UK ministers considering limit on foreign care workers’ dependants
By The Guardian
LONDON: The number of dependants that foreign care workers are allowed to bring in to the UK could be cut under government plans to reduce immigration, a cabinet minister has said.
Steve Barclay, the environment secretary, said the home secretary, James Cleverly, was considering restrictions on dependant numbers as an option to reduce figures.
Under proposals from the immigration minister, Robert Jenrick, workers could be banned from bringing dependants or restricted to bringing one relative with them.
Asked how far he supported a cap on migration, Barclay told Times Radio: “I absolutely support bringing the numbers down. We clearly need to go further, faster.
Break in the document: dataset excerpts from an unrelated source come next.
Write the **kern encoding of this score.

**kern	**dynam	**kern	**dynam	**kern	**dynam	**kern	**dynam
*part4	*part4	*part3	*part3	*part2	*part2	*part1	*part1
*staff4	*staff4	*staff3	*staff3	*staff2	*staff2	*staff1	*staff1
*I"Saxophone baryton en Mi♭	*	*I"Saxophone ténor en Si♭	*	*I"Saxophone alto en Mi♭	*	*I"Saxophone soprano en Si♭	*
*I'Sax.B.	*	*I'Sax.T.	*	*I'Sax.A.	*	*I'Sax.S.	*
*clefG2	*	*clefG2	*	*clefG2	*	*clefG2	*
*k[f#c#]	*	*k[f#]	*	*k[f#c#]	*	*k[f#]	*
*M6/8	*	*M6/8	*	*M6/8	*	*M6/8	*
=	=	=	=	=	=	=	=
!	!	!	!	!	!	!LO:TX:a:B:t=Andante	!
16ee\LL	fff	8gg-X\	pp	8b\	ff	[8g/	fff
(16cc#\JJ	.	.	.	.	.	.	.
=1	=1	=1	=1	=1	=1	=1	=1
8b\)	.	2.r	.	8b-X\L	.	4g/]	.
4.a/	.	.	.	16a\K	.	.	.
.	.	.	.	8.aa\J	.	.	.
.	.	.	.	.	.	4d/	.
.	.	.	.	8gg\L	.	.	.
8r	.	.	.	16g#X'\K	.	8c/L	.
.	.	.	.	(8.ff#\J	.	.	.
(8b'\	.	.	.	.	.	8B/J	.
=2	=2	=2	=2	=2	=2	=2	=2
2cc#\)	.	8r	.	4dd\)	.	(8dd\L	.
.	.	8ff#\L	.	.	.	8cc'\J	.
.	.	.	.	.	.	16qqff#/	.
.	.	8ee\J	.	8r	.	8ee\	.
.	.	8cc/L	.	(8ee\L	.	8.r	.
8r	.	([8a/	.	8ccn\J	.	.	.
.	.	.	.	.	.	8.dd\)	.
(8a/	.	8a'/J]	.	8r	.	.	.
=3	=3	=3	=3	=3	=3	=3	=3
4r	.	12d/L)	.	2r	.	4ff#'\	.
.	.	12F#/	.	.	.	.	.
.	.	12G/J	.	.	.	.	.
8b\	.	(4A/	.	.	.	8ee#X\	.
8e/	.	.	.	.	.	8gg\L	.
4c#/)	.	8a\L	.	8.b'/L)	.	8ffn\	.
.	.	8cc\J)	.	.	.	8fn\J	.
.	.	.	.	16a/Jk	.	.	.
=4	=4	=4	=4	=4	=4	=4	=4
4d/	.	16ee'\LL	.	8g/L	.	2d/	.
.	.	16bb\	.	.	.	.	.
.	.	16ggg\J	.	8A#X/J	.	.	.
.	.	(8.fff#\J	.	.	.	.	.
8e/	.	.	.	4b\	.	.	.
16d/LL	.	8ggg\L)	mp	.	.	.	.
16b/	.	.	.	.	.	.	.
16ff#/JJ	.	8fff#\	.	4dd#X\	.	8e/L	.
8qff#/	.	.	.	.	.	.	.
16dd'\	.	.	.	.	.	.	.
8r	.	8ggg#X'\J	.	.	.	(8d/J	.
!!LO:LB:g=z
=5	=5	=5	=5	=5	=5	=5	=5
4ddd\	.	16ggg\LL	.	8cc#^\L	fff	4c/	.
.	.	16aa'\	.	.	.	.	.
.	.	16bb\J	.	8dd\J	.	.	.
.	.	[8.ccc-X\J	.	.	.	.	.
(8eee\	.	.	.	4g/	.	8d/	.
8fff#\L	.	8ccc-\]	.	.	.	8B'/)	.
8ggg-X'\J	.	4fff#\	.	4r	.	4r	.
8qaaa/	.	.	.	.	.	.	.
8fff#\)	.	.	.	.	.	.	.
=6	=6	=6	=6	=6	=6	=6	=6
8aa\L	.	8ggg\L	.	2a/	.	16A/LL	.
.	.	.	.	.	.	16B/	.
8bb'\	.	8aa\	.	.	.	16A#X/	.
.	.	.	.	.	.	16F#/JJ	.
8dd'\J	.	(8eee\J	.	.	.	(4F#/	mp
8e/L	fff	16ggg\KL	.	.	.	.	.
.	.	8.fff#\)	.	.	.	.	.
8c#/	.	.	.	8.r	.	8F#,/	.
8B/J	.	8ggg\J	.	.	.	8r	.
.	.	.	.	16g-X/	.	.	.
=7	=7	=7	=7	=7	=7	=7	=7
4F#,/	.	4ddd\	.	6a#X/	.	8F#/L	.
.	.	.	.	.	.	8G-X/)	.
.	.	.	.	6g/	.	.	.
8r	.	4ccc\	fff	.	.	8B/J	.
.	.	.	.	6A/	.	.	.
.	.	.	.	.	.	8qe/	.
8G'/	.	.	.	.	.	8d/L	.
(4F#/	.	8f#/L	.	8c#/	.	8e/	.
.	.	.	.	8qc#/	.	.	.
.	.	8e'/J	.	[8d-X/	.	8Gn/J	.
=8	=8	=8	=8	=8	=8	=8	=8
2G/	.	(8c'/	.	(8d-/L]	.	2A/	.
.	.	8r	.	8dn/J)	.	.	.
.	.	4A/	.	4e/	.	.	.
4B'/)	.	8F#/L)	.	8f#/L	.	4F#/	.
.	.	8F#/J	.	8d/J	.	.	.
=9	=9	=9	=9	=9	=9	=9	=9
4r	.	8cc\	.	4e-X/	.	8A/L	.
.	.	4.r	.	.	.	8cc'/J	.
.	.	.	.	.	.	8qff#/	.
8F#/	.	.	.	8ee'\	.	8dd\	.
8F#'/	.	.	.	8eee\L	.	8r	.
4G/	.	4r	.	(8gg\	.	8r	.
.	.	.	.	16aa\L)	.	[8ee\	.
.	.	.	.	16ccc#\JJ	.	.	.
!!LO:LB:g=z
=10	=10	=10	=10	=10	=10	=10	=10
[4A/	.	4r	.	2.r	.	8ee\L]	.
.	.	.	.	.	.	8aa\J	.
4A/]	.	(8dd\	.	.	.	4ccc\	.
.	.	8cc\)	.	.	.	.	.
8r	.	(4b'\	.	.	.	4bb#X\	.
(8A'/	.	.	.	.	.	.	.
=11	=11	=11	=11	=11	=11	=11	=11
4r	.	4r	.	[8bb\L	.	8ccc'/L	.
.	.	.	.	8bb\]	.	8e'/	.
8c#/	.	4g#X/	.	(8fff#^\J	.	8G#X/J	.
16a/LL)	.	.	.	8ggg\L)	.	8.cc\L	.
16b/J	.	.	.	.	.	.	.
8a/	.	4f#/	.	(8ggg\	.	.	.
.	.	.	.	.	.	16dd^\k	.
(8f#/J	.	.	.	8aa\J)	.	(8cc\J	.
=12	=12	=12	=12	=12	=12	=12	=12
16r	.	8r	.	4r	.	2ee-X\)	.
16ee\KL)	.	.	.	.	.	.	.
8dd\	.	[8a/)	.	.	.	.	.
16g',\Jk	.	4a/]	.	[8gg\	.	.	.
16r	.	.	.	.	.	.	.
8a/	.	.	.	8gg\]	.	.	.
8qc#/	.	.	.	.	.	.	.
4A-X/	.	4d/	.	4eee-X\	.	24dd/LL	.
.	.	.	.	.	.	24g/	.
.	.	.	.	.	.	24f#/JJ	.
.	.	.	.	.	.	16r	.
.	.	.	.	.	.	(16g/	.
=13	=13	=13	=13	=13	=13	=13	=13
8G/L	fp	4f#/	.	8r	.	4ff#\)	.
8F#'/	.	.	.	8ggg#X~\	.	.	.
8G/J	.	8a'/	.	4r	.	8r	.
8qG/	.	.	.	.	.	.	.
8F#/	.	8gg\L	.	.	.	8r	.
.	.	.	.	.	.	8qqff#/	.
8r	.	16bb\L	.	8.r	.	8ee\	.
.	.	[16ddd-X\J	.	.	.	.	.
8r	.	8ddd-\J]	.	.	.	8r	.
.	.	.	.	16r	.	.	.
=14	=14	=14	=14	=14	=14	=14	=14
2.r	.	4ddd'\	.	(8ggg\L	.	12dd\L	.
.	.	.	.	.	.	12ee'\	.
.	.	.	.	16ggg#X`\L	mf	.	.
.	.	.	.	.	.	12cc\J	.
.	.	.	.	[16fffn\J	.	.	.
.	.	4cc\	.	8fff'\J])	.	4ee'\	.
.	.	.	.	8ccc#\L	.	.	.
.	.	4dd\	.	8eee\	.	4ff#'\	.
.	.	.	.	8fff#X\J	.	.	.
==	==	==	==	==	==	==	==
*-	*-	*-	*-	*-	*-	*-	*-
“We’re taking action, for example, on dependants, so around 150,000 student dependants where that route has been closed. That announcement has been made.”
He added: “One of the areas where I know the home secretary will want to look is dependants of those coming into the care sector.
“So, there are a range of options. The home secretary … it’s quite right to say we need to bring those numbers down.
“There’s action that we have already taken such as on student dependants, where a tighter approach is being applied, but clearly we need to go further and I absolutely support the home secretary in doing so.”
Most foreign care workers have come from Nigeria, India and Zimbabwe, according to Skills for Care, a government-funded agency. Since the Home Office added care workers to the shortage occupation list, 14% of care workers in England are now from non-EU countries (excluding the UK), while 7% are from the EU.
Official figures published last week showed net migration reached a record 745,000 in 2022, prompting Tory calls for curbs.
The figures exposed tensions within the cabinet, with ministers clashing over options to reduce migration. Jenrick, once seen as close to the prime minister, Rishi Sunak, said on Tuesday he would have cut the number of people coming into the UK “before last Christmas” if it could have been done.
Jenrick appeared to express frustration with the government’s failure to adopt his suggestions to reduce overall migration in line with a 2019 manifesto pledge. It has been reported that he has his own five-point plan that he has presented to No 10.
Suella Braverman, who was sacked as home secretary, has since claimed that the prime minister reneged on a deal to implement policies such as caps on the number of work visas or increasing minimum salary levels while she was in office.
Sunak, backed by the foreign secretary, David Cameron, and Cleverly, is believed to be reluctant to give in to demands to block human rights laws so asylum seekers can be sent to Rwanda.